唯コーチ「ぷはぁ〜」顔を上げ立てります。
唯コーチ「ここから50cm沖に進むと足が着かないですね。水底は見えてます。慣れないと足のつくところと着かないところは解りづらいですね!」
僕「ほほう、やっぱり唯コーチでも初海は、慎重だな。」
唯コーチ「最初は怖いですよね〜」と笑顔で答える。
中野が顔を上げ・・
中野「おおおい!ここ・・は、足がつかないぞ!!・・」とびっくりしながら声に出します。
糸川さん「だ・だいじょうぶ?」
中野「だ・だいしょうぶだ!水底も見えんぞ!!やばいところまで来た!」
僕「急に深くなってるんだな・・大丈夫か?」
中野「俺様がこのくらいでは死なんぞ!」
まあ、最初は大げさです。
唯コーチ「でも、練習はうそつかないですから、いままでの泳ぎを信じて更に沖にいきましょう。
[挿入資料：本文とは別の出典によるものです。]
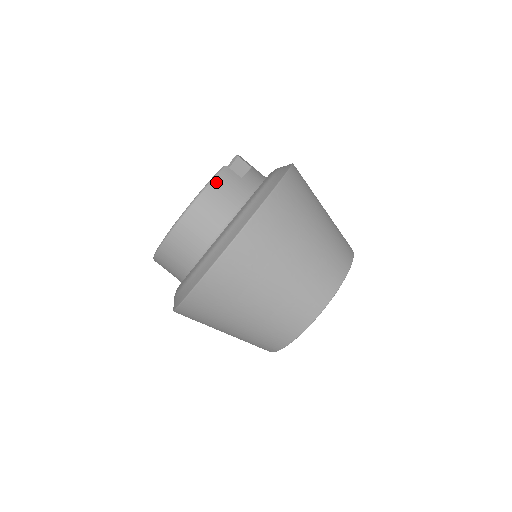
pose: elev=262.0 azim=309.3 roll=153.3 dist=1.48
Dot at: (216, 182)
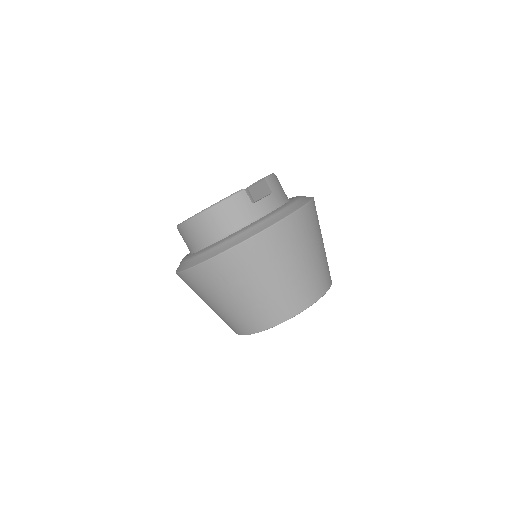
Dot at: (228, 202)
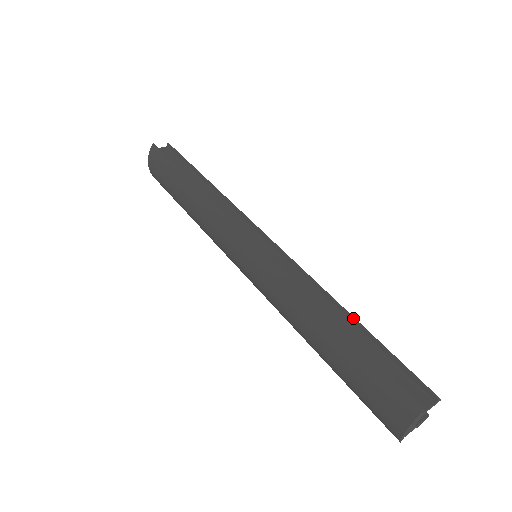
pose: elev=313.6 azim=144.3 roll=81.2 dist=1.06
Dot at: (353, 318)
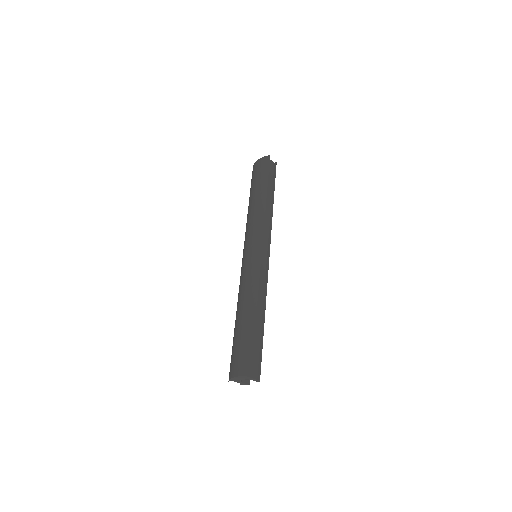
Dot at: (264, 321)
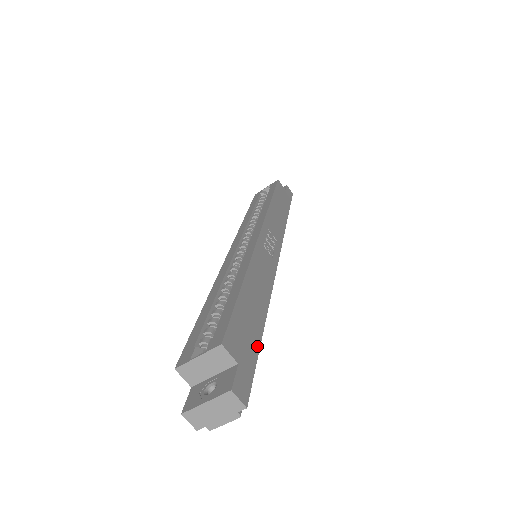
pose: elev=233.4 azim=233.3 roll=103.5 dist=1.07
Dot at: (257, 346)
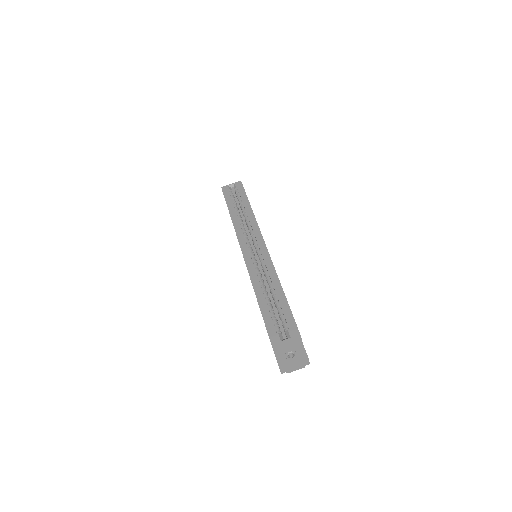
Dot at: occluded
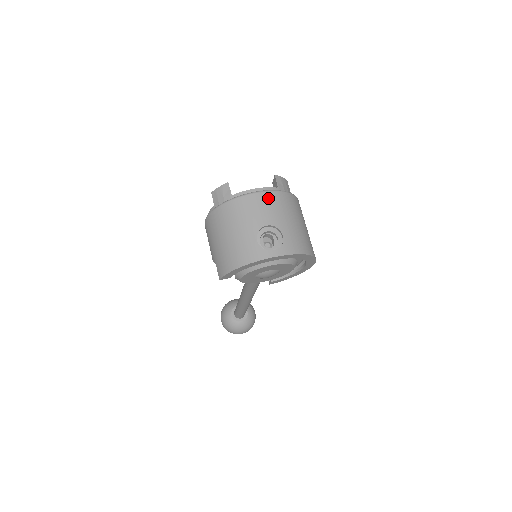
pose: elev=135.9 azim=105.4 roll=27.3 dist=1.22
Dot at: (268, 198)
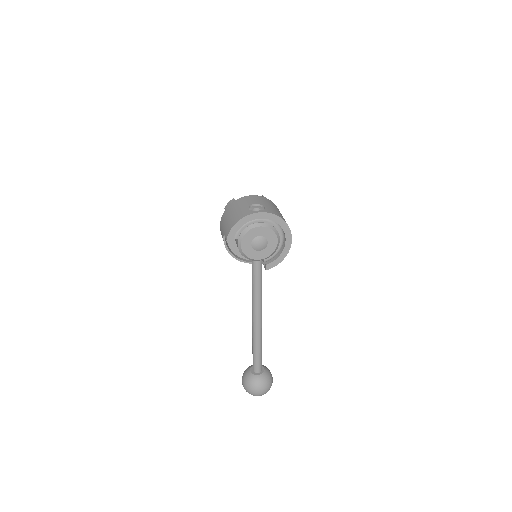
Dot at: (257, 197)
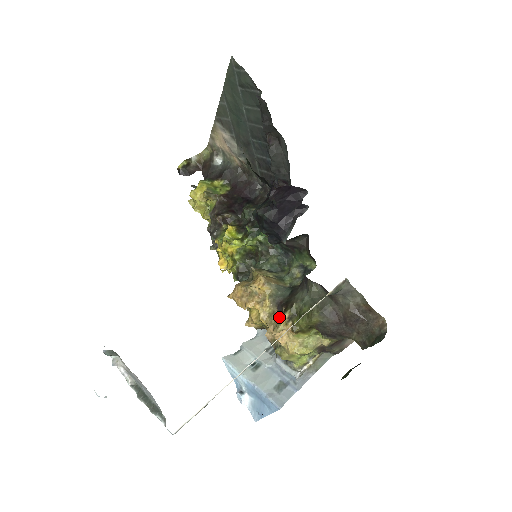
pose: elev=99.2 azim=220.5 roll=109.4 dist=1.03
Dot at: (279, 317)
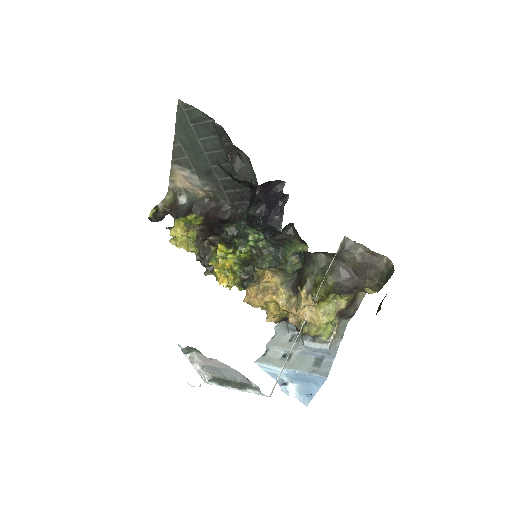
Dot at: (297, 297)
」
糸川さん「そうだね〜みんな立ち泳ぎも出来るしね。」
中野「あっぷあっぷ・うみさんはシュノーケル大丈夫か?あっぷ・・」
僕「なんかうまく息吸えないし、ややこしいから浜に置いてくるよ。」
中野「早くしてくれよ〜」と立ち泳ぎしてます。
僕は走って、ある程度の高い浜辺にはシュノーケルを置いて腰まで水がある元の場所に帰ってきました。
僕「よっしゃ!いくぞ!」
唯コーチ「とりあえず10m程、進んでみましょう。」
中野「よし!きたー」泳ぎだします。
糸川さん「はーい!」泳ぎだします。
僕も、泳ぎだします。
唯コーチも泳ぎだします。
10m程、進んで顔を上げあげると全員が顔をあげ立ち泳ぎをしています。
僕「ありゃ?!」
さすが、唯コーチ。泳ぐのが速い為に一番沖に進んでみんなより離れています。
唯コーチ「みんなゴメンねー海が黒くて見えないから進みすぎちゃった〜」と大きな声で言います。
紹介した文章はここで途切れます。